#### Records to use ####
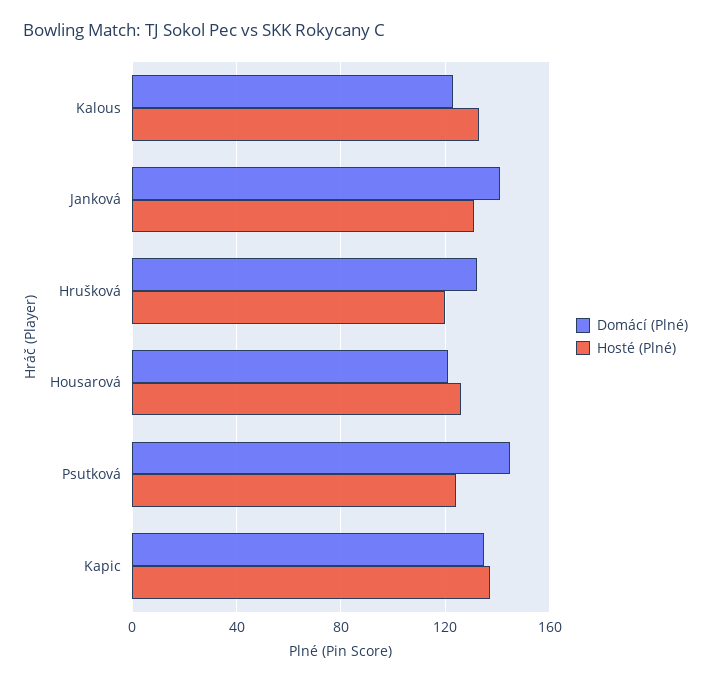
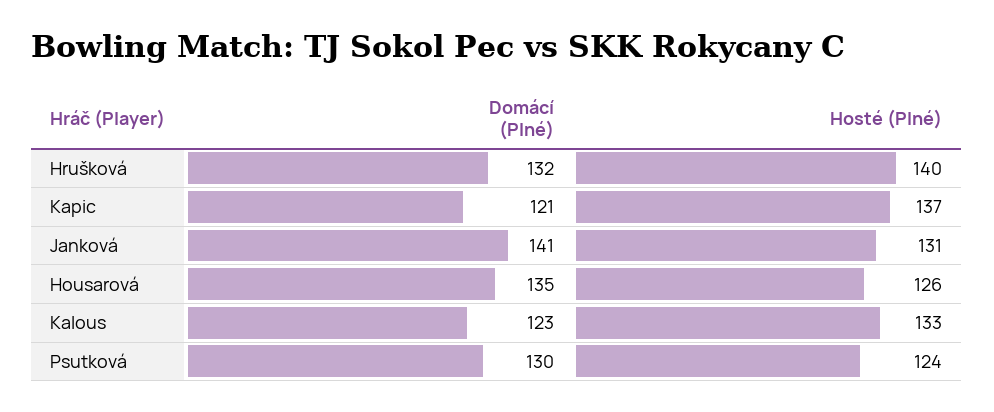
  {
    "Domácí (Plné)": {
      "Kalous": 123,
      "Janková": 141,
      "Hrušková": 132,
-     "Housarová": 120,
+     "Housarová": 135,
-     "Psutková": 145,
+     "Psutková": 130,
-     "Kapic": 135
+     "Kapic": 121
    },
    "Hosté (Plné)": {
      "Kalous": 133,
      "Janková": 131,
-     "Hrušková": 120,
+     "Hrušková": 140,
      "Housarová": 126,
      "Psutková": 124,
      "Kapic": 137
    }
  }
####
**Task goal:** Find the lines in the data that include "Psutková", then copy each of them.

**Task response:**
-     "Psutková": 145,
+     "Psutková": 130,
      "Psutková": 124,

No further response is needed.